Nesmy Manigat en tant que ministre tente comme il peut d’apporter quelques changements, notamment dans le curriculum avec l’intégration du nouveau secondaire qui donne de nouvelles directives au système éducatif.

L’actuel Ministre ne fait que suivre le pas de la Réforme Bernard qui reste, selon Nesmy Manigat, l’un des plus grands penseurs de l’éducation dans le pays. Le Ministre Manigat évoque certaines autres réformes à venir. Par exemple, une radio éducative qui sera non seulement en ligne, mais qui aura aussi une fréquence sur la bande FM, pour la promotion des grandes questions sur l’école haïtienne.
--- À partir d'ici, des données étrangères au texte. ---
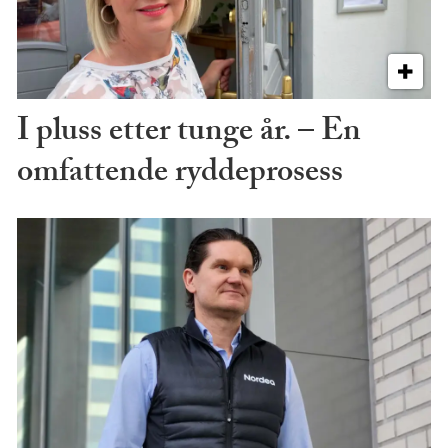
I pluss etter tunge år. – En
omfattende ryddeprosess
Malgré les lacunes, les faibles moyens, nous avons un système où les compétences dans le numérique, et la maitrise d’une deuxième langue internationale régionale sont obligatoires dans les compétences que devront avoir tout professeur du système. Nous avons aussi l’intégration du créole comme matière de composition au baccalauréat, nous avons l’éducation civique, l’éducation artistique, l’éducation scientifique etc. et bientôt nous aurons un baccalauréat technique et un lycée technique des métiers de la mer et des cours d’eau.

Mais, pour avancer vraiment vers le progrès, il nous manque encore la conscience de la réussite collective. Seulement 3% de la population jouissent d’une réussite individuelle et très souvent en dehors du pays. Et ces valeurs doivent être enseignées depuis la maternelle par des professeurs qui sont imprégnés de ces valeurs. Comme dit le dicton, on n’enseigne pas ce que l’on sait, on enseigne ce que l’on est.